И тут следует вспомнить гипотезу В. Н. Топорова о Бундахишне. Эта книга, созданная зороастрийскими жрецами-мобедами в III–V вв., излагает Дамдаднаск — утраченную космогоническую главу Авесты. Сохранились два варианта Бундахишна: краткий («иранский»), строго ортодоксальный, и «Большой» («индийский»[2]), изобилующий фольклорно-апокрифическими мотивами. Могли ли славяне-язычники знать эту книгу? Во второй половине IX в. русские купцы регулярно ездили из Киева через Хазарию в Рей (нынешний Тегеран) и оттуда в Багдад, добирались даже до Индии и Китая. Об этом писал не кто иной, как арабский географ Ибн Хордадбех, заведовавший тогда почтовой станцией в Рее.

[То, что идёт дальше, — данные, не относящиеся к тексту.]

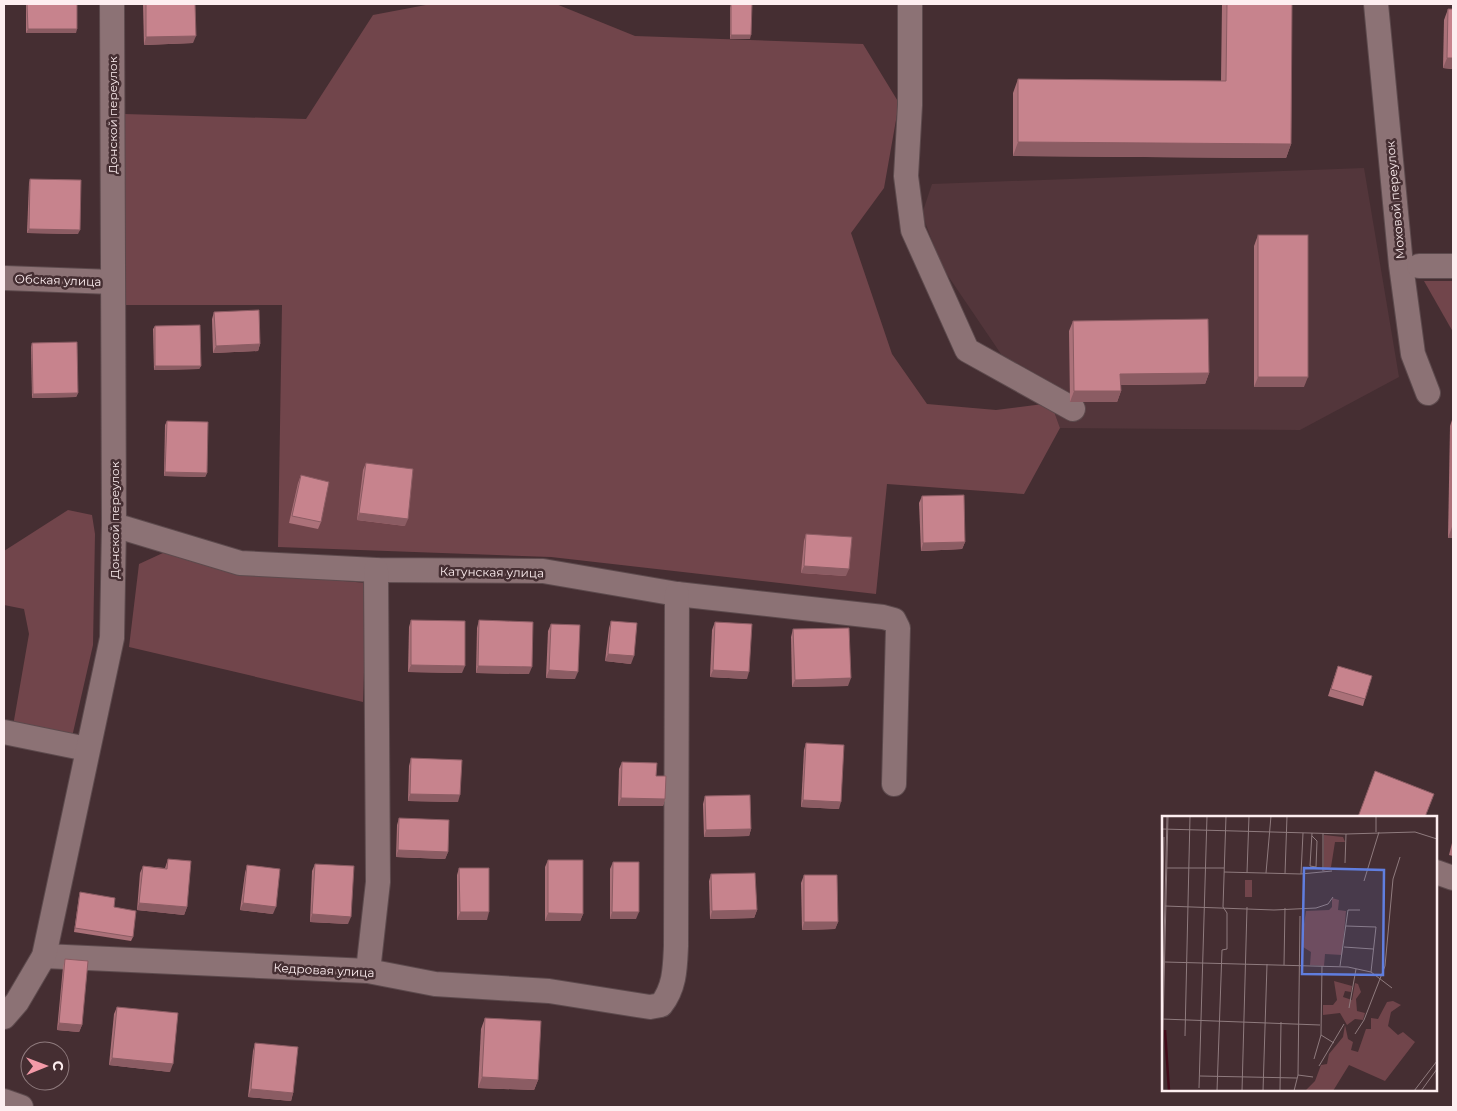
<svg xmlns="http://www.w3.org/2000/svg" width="1457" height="1111" viewBox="0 0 1457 1111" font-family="Montserrat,sans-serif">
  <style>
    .built { fill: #53363b }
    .green { fill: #71454b }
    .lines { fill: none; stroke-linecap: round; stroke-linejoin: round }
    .minor-casing { stroke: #5d4a4d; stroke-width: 26 }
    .minor { stroke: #8c7275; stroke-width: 24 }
    .wall { fill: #ab7179 }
    .shaded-wall { fill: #8b5c63 }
    .building { fill: #c7838d; stroke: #8b5c63 }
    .labels { text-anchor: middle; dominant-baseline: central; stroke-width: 5; stroke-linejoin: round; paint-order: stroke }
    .street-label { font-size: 12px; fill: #fdeef0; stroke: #452e32 }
    .inset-river { fill: none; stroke: #420a19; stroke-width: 2.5 }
    .inset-road { fill: none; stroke: #8f7b7e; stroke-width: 1 }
    .view { fill: #607edf; fill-opacity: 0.15; stroke: #607edf; stroke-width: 2.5 }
    .inset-edge { fill: none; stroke: #fdeef0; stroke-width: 2.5 }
  </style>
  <rect width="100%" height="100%" fill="#452e32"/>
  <polygon class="built" points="1364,168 1399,377 1300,430 1060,428 1051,403 1050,382 1001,354 942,267 922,214 932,184"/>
  <g class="green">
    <polygon points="431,4 556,4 635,36 863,44 899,103 884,188 851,233 892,354 927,404 996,410 1051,403 1060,428 1024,494 887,484 876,594 551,557 278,547 282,305 122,305 124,114 306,119 373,15"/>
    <polygon points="1424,281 1453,281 1453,332"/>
    <polygon points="68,510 92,515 95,534 93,645 72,737 13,726 29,634 24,609 4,605 4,551"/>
    <polygon points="165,552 238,572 367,583 363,702 129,647 139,564"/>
  </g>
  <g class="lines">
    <defs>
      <g id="minor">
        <polyline points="910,4 910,105 906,176 913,230 967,350 1073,409"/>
        <polyline points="1376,4 1401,265 1413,354 1428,393"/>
        <polyline points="1419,266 1453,266"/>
        <polyline points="4,278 113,282"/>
        <polyline points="114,525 240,563 376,570 543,571 677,594 883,617 894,620 898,628 894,784"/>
        <polyline points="4,732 87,749"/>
        <polyline points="1436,872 1453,878"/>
        <path d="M44,956L368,971L435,984L549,991L650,1007L661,1005C675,987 675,968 676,946L677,594"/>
        <polyline points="368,971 378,882 376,570"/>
        <polyline points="4,1017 17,1002 44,956 112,638 114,525 112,4"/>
        <polyline points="4,1101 21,1107"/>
      </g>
    </defs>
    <use href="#minor" class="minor-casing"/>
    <use href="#minor" class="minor"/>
  </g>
  <g class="wall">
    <polygon points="26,4 77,4 76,33 26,33"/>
    <polygon points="143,4 195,4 193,43 144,45"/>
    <polygon points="731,4 750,39 730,39 730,8"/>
    <polygon points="1222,4 1292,4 1291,144 1286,158 1013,156 1013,93 1018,79 1221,81"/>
    <polygon points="1448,9 1453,9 1453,69 1443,68 1444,20"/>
    <polygon points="30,179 78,234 27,233 29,183"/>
    <polygon points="1258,235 1304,387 1254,387 1254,246"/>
    <polygon points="214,312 260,344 258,351 213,353 212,319"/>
    <polygon points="1073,321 1209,373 1205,384 1121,385 1121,391 1117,402 1070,402 1069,331"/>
    <polygon points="155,326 201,366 199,369 154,370 153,329"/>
    <polygon points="32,343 78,393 76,397 32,398 31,347"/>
    <polygon points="1453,417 1453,538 1448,538 1450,426"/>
    <polygon points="167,421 207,473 205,477 164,476 165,425"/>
    <polygon points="366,463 405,526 357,520 363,470"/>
    <polygon points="301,475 321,522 318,529 289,523 298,483"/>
    <polygon points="922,496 965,542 962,549 921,551 919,503"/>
    <polygon points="806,534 846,576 801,573 804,541"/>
    <polygon points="411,620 462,673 408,672 409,627"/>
    <polygon points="479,620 529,674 476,673 477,628"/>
    <polygon points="611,621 631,664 605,661 609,628"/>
    <polygon points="715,622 747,679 710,677 712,630"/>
    <polygon points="551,624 575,679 546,678 548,631"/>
    <polygon points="793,629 848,686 792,687 791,637"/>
    <polygon points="1338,666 1365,699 1363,706 1328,696"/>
    <polygon points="806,743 839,809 801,807 804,750"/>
    <polygon points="411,758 458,802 408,801 409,766"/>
    <polygon points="622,762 656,776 665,799 663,806 618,806 619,769"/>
    <polygon points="705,796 751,829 749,836 704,837 703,804"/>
    <polygon points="399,818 448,852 445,859 396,857 397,825"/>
    <polygon points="1453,839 1453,856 1449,855"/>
    <polygon points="168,859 187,907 184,915 137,910 140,873 143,866 165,868"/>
    <polygon points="548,860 583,914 580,921 545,921 545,867"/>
    <polygon points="613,862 636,919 610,919 610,869"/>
    <polygon points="315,864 348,924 310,922 312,871"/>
    <polygon points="247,865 273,914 240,910 245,873"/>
    <polygon points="459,868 487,920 457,920 457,875"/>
    <polygon points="711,874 757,910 754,918 710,919 709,881"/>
    <polygon points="804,875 838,922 835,929 802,930 801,883"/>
    <polygon points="80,892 114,907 133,937 131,941 74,932 79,896"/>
    <polygon points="65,959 82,1025 79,1032 57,1030 63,967"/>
    <polygon points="117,1007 170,1072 109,1065 114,1014"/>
    <polygon points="485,1018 538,1080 534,1090 478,1088 481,1029"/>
    <polygon points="255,1043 293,1093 291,1101 248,1097 253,1051"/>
  </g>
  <g class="shaded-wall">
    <polygon points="28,29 77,29 76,33 26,33"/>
    <polygon points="731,35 751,35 750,39 730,39"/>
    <polygon points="196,36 193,43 144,45 146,37"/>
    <polygon points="1447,58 1453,58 1453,69 1443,68"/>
    <polygon points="1018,142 1291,144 1286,158 1013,156"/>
    <polygon points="29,229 80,230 78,234 27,233"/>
    <polygon points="260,344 258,351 213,353 216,346"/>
    <polygon points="155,366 201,366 199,369 154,370"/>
    <polygon points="1209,373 1205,384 1117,385 1120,374"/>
    <polygon points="1258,377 1308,377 1304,387 1254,387"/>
    <polygon points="1074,391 1121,391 1117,402 1070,402"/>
    <polygon points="78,393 76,397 32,398 33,394"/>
    <polygon points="165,472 207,473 205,477 164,476"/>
    <polygon points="359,513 408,519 405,526 357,520"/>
    <polygon points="1453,524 1453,538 1448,538"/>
    <polygon points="965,542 962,549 921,551 923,543"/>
    <polygon points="804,566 849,569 846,576 801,573"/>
    <polygon points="608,654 634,656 631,664 605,661"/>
    <polygon points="411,665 465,666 462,673 408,672"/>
    <polygon points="478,666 532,667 529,674 476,673"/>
    <polygon points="549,670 578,672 575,679 546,678"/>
    <polygon points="713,670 749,672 747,679 710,677"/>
    <polygon points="851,678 848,686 792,687 795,680"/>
    <polygon points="410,794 460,795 458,802 408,801"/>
    <polygon points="621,798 665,799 663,806 618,806"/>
    <polygon points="803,800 841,802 839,809 801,807"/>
    <polygon points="751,829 749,836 704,837 706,830"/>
    <polygon points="398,850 448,852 445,859 396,857"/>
    <polygon points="139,903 187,907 184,915 137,910"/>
    <polygon points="243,903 276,907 273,914 240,910"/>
    <polygon points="757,910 754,918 710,919 712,911"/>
    <polygon points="460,912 489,912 487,920 457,920"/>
    <polygon points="612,912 639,912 636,919 610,919"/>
    <polygon points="548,913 583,914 580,921 545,921"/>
    <polygon points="312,914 351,917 348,924 310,922"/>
    <polygon points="804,922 838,922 835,929 802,930"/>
    <polygon points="59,1023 82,1025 79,1032 57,1030"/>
    <polygon points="112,1058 173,1064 170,1072 109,1065"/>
    <polygon points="482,1077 538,1080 534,1090 478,1088"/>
    <polygon points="251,1089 293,1093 291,1101 248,1097"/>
  </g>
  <g class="building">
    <polygon points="27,4 77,4 77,29 28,29"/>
    <polygon points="146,4 195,4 196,36 146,37"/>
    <polygon points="731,4 752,4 751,35 731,35"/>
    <polygon points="1227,4 1292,4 1291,144 1018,142 1018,79 1226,81"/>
    <polygon points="1448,9 1453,9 1453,58 1447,58"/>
    <polygon points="30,179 81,180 80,230 29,229"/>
    <rect x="1258" y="235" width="50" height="142"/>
    <polygon points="259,310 260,344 216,346 214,312"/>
    <polygon points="1208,319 1209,373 1120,374 1121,391 1074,391 1073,321"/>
    <polygon points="200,325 201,366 155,366 155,326"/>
    <polygon points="77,342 78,393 33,394 32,343"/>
    <polygon points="167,421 208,422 207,473 165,472"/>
    <polygon points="366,463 413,469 408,519 359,513"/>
    <polygon points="301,475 329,482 321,522 292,516"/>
    <polygon points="964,495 965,542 923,543 922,496"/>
    <polygon points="806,534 852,537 849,569 804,566"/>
    <polygon points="411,620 465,621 465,666 411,665"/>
    <polygon points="479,620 533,622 532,667 478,666"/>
    <polygon points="611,621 637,623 634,656 608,654"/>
    <polygon points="715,622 752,624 749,672 713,670"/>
    <polygon points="551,624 580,625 578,672 549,670"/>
    <polygon points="849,628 851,678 795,680 793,629"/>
    <polygon points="1338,666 1372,676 1365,699 1331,689"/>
    <polygon points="806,743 844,745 841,802 803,800"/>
    <polygon points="411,758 462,760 460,795 410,794"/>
    <polygon points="622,762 657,763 656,776 666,776 665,799 621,798"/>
    <polygon points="1375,771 1434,794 1425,817 1358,817"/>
    <polygon points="750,795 751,829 706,830 705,796"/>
    <polygon points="399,818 449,820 448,852 398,850"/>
    <polygon points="168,859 191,861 187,907 139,903 143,866 167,869"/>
    <polygon points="548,860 583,860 583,914 548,913"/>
    <polygon points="613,862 639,862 639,912 612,912"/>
    <polygon points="315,864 354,866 351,917 312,914"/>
    <polygon points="247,865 280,869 276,907 243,903"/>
    <polygon points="459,868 489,868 489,912 460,912"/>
    <polygon points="755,873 757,910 712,911 711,874"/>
    <polygon points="804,875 837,875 838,922 804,922"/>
    <polygon points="80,892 115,898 114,907 136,911 133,937 75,928"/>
    <polygon points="65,959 88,961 82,1025 59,1023"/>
    <polygon points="117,1007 178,1013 173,1064 112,1058"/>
    <polygon points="485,1018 541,1021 538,1080 482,1077"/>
    <polygon points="255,1043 298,1047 293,1093 251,1089"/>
  </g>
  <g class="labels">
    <g class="street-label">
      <text transform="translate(112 115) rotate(-90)">Донской переулок</text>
      <text transform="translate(1395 200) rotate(-95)">Моховой переулок</text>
      <text transform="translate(58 280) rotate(2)">Обская улица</text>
      <text transform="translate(114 520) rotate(-90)">Донской переулок</text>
      <text transform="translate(492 572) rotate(1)">Катунская улица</text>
      <text transform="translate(324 970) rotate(3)">Кедровая улица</text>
    </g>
  </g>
  <g transform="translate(1162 816)">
    <rect width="275" height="275" fill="#452e32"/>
    <path d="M162,19L181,21L183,26H173L169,51L162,55ZM83,64H90V81H83ZM170,82L177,84L176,94L184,95L180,139L163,138L162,150L148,149L149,136L141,131L140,121L144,95L167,94L170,91ZM172,165L190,170L189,176L183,175L181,181L190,184L193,167L196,168L199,176L194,183L195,195L203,197L201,204L193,203L185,209L178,197L161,199V189H171L175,184ZM231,185L239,189L229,196L226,210L236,219L241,216L253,226L223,265L187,249L171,275H143L153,265L159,249L165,248L167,238L181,221L183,209L186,223L191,226L189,234L196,236L204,213H209V202L216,203L225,186Z" fill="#71454b"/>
    <path class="inset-river" d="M3,214L7,275"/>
    <path class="inset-road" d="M214,0V16M0,13L184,18L253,16L275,23M150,17L148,50L154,51L155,25L150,20M183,47L184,18M5,52H62M161,55V17M62,56L139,58L170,55M85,57L87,0M104,57L109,0M123,58L125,0M139,58L141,17M202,65L217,16M3,90L112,94L154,92L166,88L171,81M184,110L214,111L209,156M0,114L2,21M182,131L211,133M3,146L186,151L209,156L230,172M122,149L123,92M178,150L186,94H198M187,192L194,153M0,203L158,209M0,210L5,0M193,218L202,204L223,150L231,63L238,41M159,219L172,227M23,220L28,0M152,243L159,219L160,150M157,250L182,208M0,253L6,0M136,259L151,261M38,260L135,262M37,272L45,0M55,275L60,134L65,133V97L61,91L64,0M80,275L85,91M101,275L105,148M118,275L119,206M132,275L136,259L138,100M252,275L275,245M259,275L275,253"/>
    <path class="view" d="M142,52L222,54L221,159L140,158Z"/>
    <rect width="275" height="275" class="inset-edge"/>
  </g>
  <rect width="1457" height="1111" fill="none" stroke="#fdeef0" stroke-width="10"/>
  <g transform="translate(45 1066) rotate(89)"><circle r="24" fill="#452e32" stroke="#8f7b7e"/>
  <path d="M0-4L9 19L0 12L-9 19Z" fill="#f39aa8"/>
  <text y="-8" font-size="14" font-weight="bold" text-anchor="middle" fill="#fdeef0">С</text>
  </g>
</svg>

Среди Афанасиев Никитиных IX в. могли быть и волхвы. Другие арабские и персидские авторы тех времен говорят о неких русах, живших на побережье Дагестана и воевавших в VII в. с персами и арабами. Русская «Степенная книга» XVI в. упоминает о войнах Руси с персидским царем Хоздроем. Это Хосров I Ануширван (531–578) или Хосров II Парвиз (590–628). Серебряные сасанидские сосуды обнаружены в Перещепинском кладе на Полтавщине, зарытом в VII в. славянским князем или болгарским ханом.
Что же общего у «Голубиной [глубинной] книги» с Бундахишном? Прежде всего сама тема (сотворение и устройство мира), название, связанное с понятием «глубина», и вопросно-ответная форма (в Большом Бундахишне — Заратуштра спрашивает, Ормузд отвечает). Затем миф о создании мира из частей тела Бога (есть лишь в Большом Бундахишне). И, наконец, представление о главном звере, главной птице, горе, реке. Всего этого недостаточно, чтобы видеть в «Голубиной книге» простой перевод Бундахишна, но в таком подходе и нет нужды. Главное — сама идея «глубинной» книги (а не, скажем, священной песни), повествующей о происхождении и устройстве мира. Идея, общая только славянам и иранцам — в отличие от упомянутого мифа об изначальном первобоге-гиганте, имеющего общеиндоевропейские истоки. Но, чтобы заимствовать что-либо (не в порядке «обезьянничанья»), нужно обладать определенным культурным уровнем. Видимо, волхвы потому и заинтересовались иранской книгой, что нашли в ней нечто близкое славянским мифам и верованиям. Особенно сближало славян и иранцев повышенное внимание к этике, понимание мира как арены борьбы Света и Тьмы, Правды и Кривды, поиски места человека в этой борьбе, путей достижения им чистоты и святости. Сами славянские термины «бог», «вера», «святой», «благо», «зло» и многие другие — иранского происхождения. Это сближение началось даже не в VI в., а много раньше, в скифскую эпоху, когда до славян, звавшихся тогда скифами-пахарями, докатились волны религиозной революции, вызванной в иранском мире Заратуштрой[3].